PROVIDED PASSAGE:
O'Banion v. Weaver

O’QUINN, Justice.

This is an appeal by Mrs. Rilla O’Banion, sheriff of Shelby county, Tex., and Duke H. Herbert, of Nacogdoches county, Tex., from a judgment of the county court of Shelby county, overruling their plea to the jurisdiction of said court and their motion to1 dismiss the case from the docket of said court.

Appellee, Noble Weaver, on August 23, 1932, filed application in the county court of Shelby county for a temporary injunction to enjoin an execution issued out of the county court of Nacogdoches county upon a judgment rendered in said court. The judge of the county court of Shelby county, in chambers, on said date granted the injunction, and set the cause for hearing on September 19, 1932, in the county court of Shelby county. Service was duly had on appellants, defendants therein, and they appeared and answered excepting to the jurisdiction of the court to hear and determine the matter and moved that the cause be dismissed from the docket of said court. Upon hearing the motion to dismiss was refused, and the plea to the jurisdiction was overruled. This appeal followed.

DATASET RECORDS:
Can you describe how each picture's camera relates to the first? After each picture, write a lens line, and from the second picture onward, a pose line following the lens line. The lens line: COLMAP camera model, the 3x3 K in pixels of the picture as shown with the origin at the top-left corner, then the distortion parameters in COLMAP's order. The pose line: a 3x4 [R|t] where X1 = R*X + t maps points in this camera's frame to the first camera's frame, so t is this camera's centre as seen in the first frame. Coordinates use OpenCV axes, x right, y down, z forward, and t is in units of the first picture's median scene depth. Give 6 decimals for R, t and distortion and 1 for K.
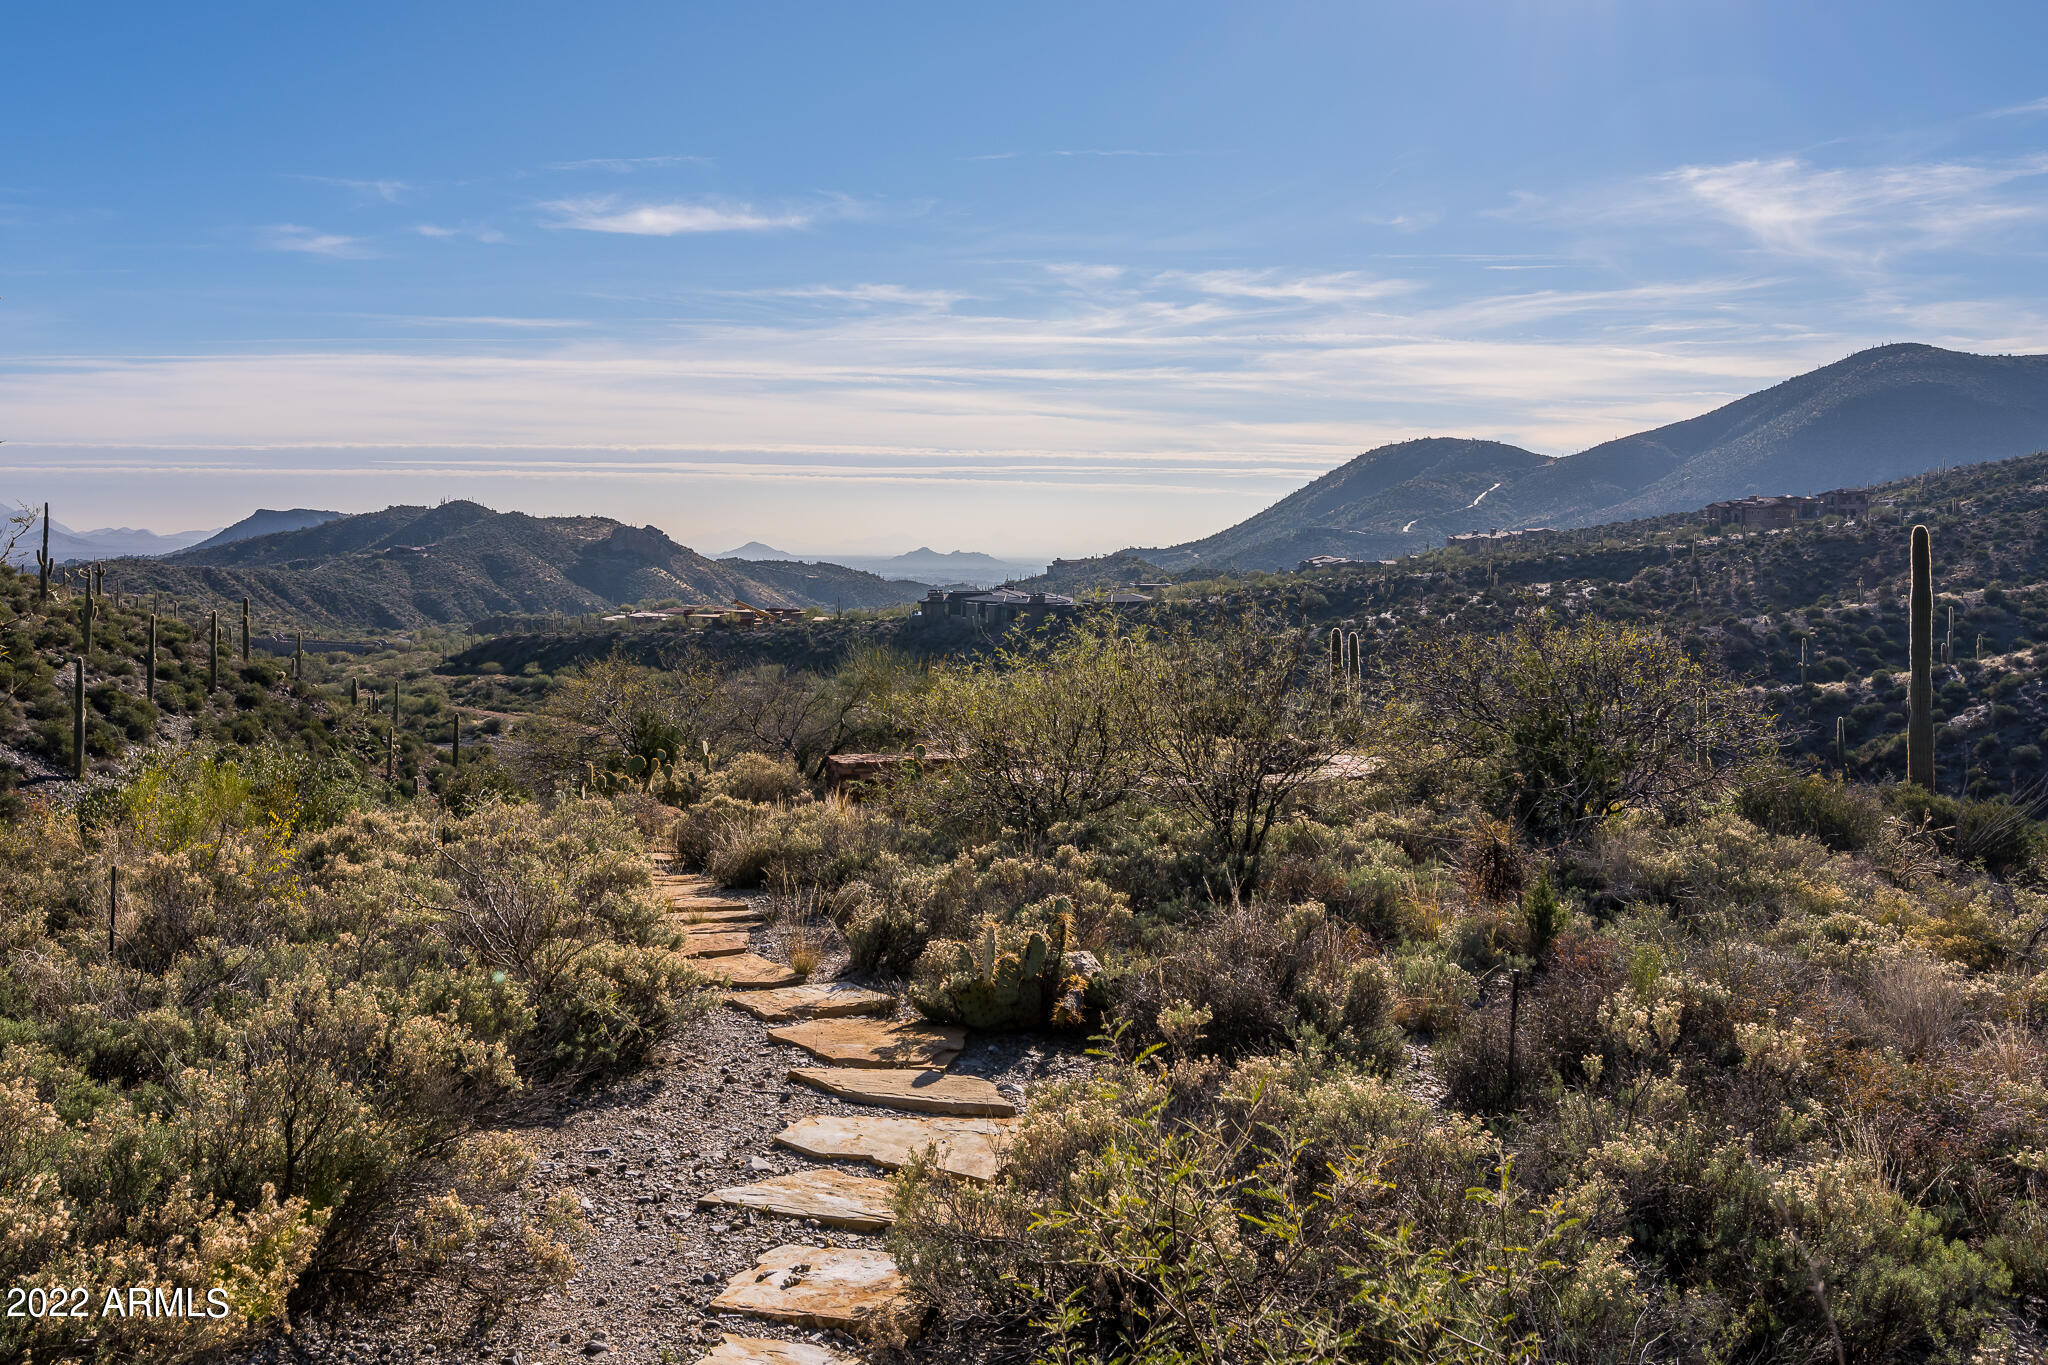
lens RADIAL K [[1622.0, 0, 1118.6], [0, 1622.0, 649.9], [0, 0, 1]] dist [-0.014702, -0.020870]
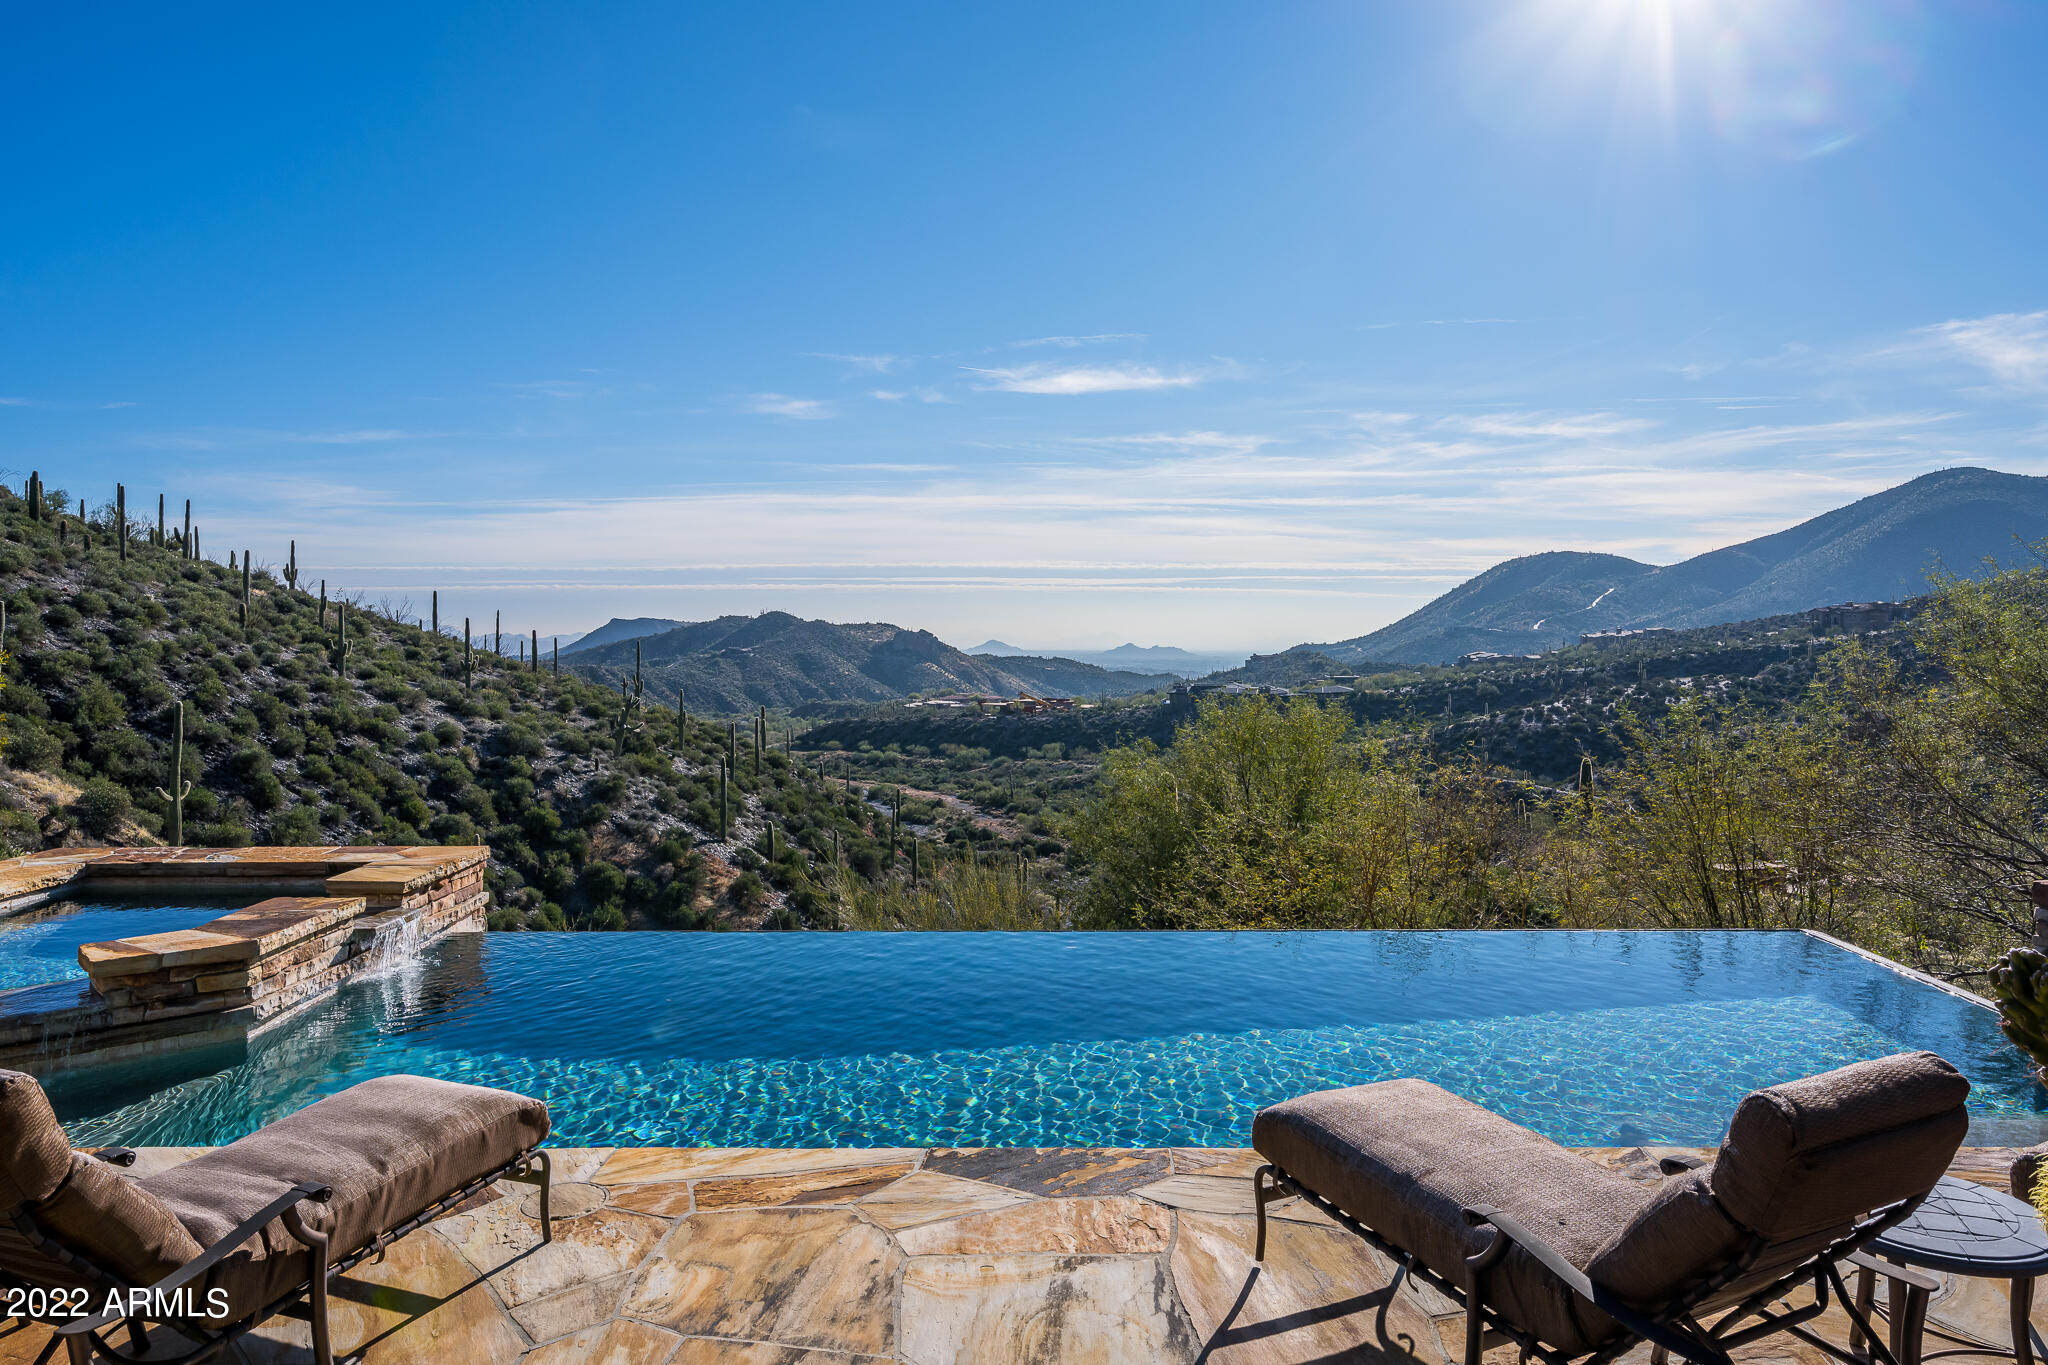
lens RADIAL K [[1332.3, 0, 1022.5], [0, 1332.3, 634.2], [0, 0, 1]] dist [-0.024159, 0.009939]
pose [[0.995464, -0.006164, -0.094939, -0.170563], [-0.000403, 0.997617, -0.068996, -0.004047], [0.095138, 0.068721, 0.993089, 0.001288]]
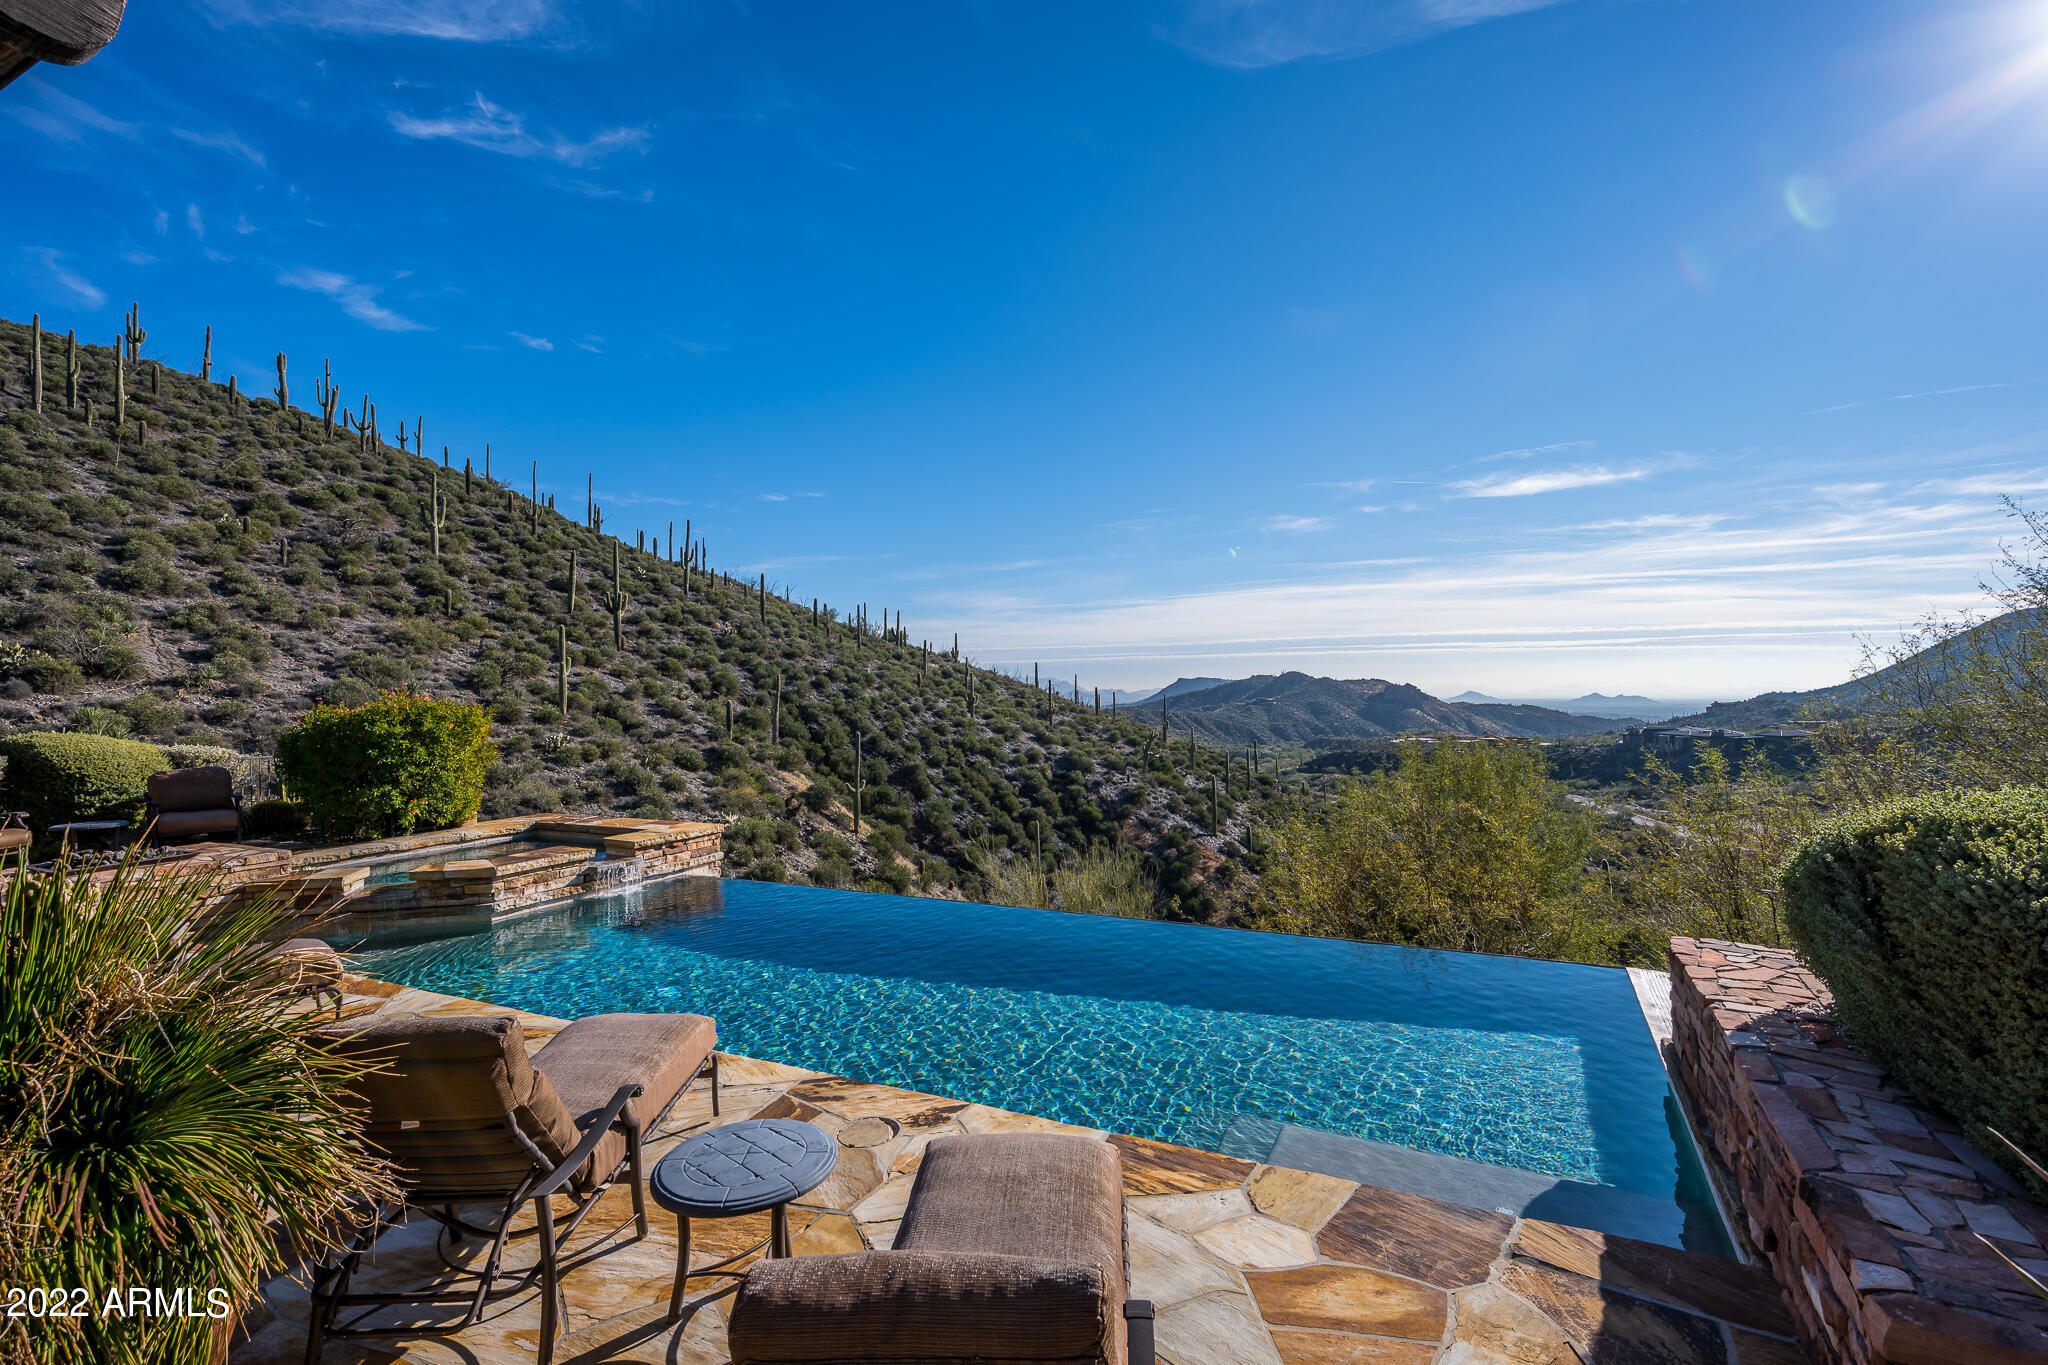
lens RADIAL K [[942.9, 0, 1026.7], [0, 942.9, 660.6], [0, 0, 1]] dist [-0.016328, 0.003035]
pose [[0.848792, -0.029323, -0.527913, -0.166100], [-0.023297, 0.995417, -0.092750, -0.004171], [0.528213, 0.091024, 0.844219, 0.002911]]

EXERCISE REQUIREMENTS:
1. Extract the entire court opinion, reproducing every character without change.
2. Pull out each line of the records that contains the string "lens", treating uppercase and lowercase as different.
The records don't relate to the court opinion.

WRITTEN RESPONSES:
1.
O'Banion v. Weaver

O’QUINN, Justice.

This is an appeal by Mrs. Rilla O’Banion, sheriff of Shelby county, Tex., and Duke H. Herbert, of Nacogdoches county, Tex., from a judgment of the county court of Shelby county, overruling their plea to the jurisdiction of said court and their motion to1 dismiss the case from the docket of said court.

Appellee, Noble Weaver, on August 23, 1932, filed application in the county court of Shelby county for a temporary injunction to enjoin an execution issued out of the county court of Nacogdoches county upon a judgment rendered in said court. The judge of the county court of Shelby county, in chambers, on said date granted the injunction, and set the cause for hearing on September 19, 1932, in the county court of Shelby county. Service was duly had on appellants, defendants therein, and they appeared and answered excepting to the jurisdiction of the court to hear and determine the matter and moved that the cause be dismissed from the docket of said court. Upon hearing the motion to dismiss was refused, and the plea to the jurisdiction was overruled. This appeal followed.

2.
Can you describe how each picture's camera relates to the first? After each picture, write a lens line, and from the second picture onward, a pose line following the lens line. The lens line: COLMAP camera model, the 3x3 K in pixels of the picture as shown with the origin at the top-left corner, then the distortion parameters in COLMAP's order. The pose line: a 3x4 [R|t] where X1 = R*X + t maps points in this camera's frame to the first camera's frame, so t is this camera's centre as seen in the first frame. Coordinates use OpenCV axes, x right, y down, z forward, and t is in units of the first picture's median scene depth. Give 6 decimals for R, t and distortion and 1 for K.
lens RADIAL K [[1622.0, 0, 1118.6], [0, 1622.0, 649.9], [0, 0, 1]] dist [-0.014702, -0.020870]
lens RADIAL K [[1332.3, 0, 1022.5], [0, 1332.3, 634.2], [0, 0, 1]] dist [-0.024159, 0.009939]
lens RADIAL K [[942.9, 0, 1026.7], [0, 942.9, 660.6], [0, 0, 1]] dist [-0.016328, 0.003035]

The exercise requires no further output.